Indian Spiced Chickpea Flatbread
Serving size: 2 servings
- 1 cup chickpea or garbanzo bean flour
- 1 cup water
- 3 tbsp. + 2 tsp. extra virgin olive oil, divided
- ½ tsp. salt
- ½ tsp. coriander, ground
- ¼ tsp. turmeric
- ⅛– ¼ tsp. cayenne pepper
- ½ medium yellow onion, chopped
- ⅓ cup tomato, diced
- 1 garlic clove, minced
- 2 tbsp. cilantro, minced
- Mix chickpea flour, water, 1 tablespoon plus 1 teaspoon olive oil, salt, coriander and turmeric in a medium bowl. Set aside for two hours at room temperature to let mixture rest.
- Preheat broiler.
- In a skillet, heat one teaspoon olive oil over medium-high heat. Add onions and cook until golden brown. Next add tomatoes and cook an additional three minutes, then add garlic and cook 30 seconds more. Add sautéed vegetables to the chickpea flour mixture.
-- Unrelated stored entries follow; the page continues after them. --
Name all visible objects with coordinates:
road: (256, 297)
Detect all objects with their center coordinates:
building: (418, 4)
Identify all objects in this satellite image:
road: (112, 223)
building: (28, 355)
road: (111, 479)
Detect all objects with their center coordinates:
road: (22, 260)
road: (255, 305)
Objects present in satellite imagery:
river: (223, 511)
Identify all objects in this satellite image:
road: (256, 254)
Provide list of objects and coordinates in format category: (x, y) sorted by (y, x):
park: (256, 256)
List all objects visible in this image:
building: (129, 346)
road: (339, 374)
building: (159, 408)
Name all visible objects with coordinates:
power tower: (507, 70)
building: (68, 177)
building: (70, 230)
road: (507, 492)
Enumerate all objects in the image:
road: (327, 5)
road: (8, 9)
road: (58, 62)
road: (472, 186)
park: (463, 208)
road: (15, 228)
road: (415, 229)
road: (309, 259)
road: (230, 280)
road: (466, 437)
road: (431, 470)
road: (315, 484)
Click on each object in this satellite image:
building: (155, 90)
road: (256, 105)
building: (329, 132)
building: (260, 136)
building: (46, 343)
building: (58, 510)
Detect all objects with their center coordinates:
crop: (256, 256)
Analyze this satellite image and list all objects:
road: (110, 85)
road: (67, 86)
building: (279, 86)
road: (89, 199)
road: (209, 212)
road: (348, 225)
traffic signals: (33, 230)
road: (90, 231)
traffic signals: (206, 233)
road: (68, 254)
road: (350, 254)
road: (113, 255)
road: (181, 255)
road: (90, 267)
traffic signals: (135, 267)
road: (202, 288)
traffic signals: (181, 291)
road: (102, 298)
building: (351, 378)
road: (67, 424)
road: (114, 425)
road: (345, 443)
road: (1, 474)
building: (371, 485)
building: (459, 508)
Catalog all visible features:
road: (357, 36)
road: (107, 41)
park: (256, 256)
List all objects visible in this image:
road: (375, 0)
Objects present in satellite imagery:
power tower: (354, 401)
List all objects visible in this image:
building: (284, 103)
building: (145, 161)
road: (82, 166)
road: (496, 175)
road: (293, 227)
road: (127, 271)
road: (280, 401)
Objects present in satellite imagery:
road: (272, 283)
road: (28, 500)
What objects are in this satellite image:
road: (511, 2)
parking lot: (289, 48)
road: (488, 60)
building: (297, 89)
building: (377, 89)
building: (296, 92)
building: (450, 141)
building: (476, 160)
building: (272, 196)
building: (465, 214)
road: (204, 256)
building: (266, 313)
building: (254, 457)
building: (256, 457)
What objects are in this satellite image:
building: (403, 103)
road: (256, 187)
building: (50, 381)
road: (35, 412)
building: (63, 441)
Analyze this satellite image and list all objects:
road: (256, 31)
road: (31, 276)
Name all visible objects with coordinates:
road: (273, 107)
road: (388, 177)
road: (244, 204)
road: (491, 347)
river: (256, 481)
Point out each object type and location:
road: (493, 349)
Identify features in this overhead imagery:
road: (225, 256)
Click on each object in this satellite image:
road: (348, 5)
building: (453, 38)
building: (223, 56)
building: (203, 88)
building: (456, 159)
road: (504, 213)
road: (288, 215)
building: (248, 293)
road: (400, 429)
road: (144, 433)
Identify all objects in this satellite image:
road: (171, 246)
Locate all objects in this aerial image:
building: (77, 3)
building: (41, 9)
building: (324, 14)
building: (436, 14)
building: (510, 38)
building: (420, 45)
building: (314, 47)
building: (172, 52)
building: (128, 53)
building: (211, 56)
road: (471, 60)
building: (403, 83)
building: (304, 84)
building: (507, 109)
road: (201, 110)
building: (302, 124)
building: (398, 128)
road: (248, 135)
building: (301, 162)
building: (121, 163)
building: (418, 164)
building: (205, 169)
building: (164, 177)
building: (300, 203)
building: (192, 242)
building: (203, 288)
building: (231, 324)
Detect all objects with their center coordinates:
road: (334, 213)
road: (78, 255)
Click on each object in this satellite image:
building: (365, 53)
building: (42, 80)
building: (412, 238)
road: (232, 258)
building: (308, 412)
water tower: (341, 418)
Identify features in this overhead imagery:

- Preheat a 10 inch cast iron pan in the oven for five minutes. Carefully remove pan with a potholder. Pour one tablespoon olive oil in the pan to coat. Pour half of the batter into pan coating entire pan. Place pan under the broiler and cook until edges are blackened, around 4-6 minutes.
- Remove from oven and transfer to a cutting board. Cut into wedges, garnish with cilantro and serve. Repeat with the remaining batter.
Nutrition per serving: 210 calories, 16 g carbohydrates, 14 g fat, 3 g fiber, 6 g protein, 310 mg sodium, 3 g sugar.